Top of INPUT DATA

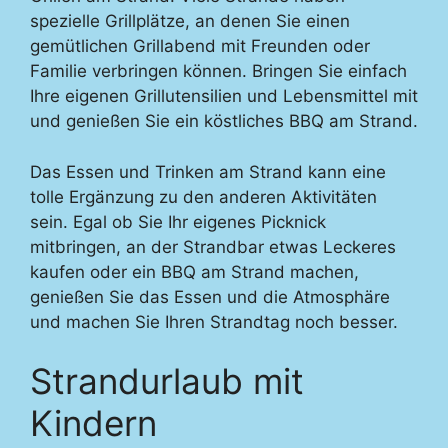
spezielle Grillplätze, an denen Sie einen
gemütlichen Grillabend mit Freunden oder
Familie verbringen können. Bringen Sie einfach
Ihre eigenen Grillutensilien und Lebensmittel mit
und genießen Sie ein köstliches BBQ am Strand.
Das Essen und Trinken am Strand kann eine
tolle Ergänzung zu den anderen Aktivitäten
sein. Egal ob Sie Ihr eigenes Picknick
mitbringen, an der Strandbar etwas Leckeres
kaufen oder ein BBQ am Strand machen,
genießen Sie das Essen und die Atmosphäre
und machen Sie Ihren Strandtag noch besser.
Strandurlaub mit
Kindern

Bottom of INPUT DATA
Top of INPUT DATA

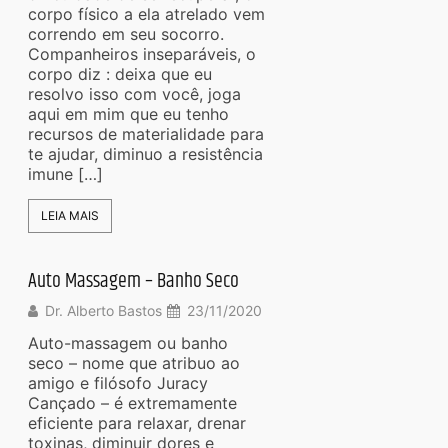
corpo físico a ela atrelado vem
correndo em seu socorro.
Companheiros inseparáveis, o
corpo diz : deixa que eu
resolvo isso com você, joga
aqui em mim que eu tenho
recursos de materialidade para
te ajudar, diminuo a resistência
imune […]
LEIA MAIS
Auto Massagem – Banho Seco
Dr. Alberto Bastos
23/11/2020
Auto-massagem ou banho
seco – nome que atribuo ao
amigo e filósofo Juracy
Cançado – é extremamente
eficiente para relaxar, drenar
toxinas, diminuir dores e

Bottom of INPUT DATA

[EXERCISE DIRECTIONS] After reading the entries above, state how many lines hold the word "Auto", with no text besides the number.

[RESPONSE TO THIS TASK] 2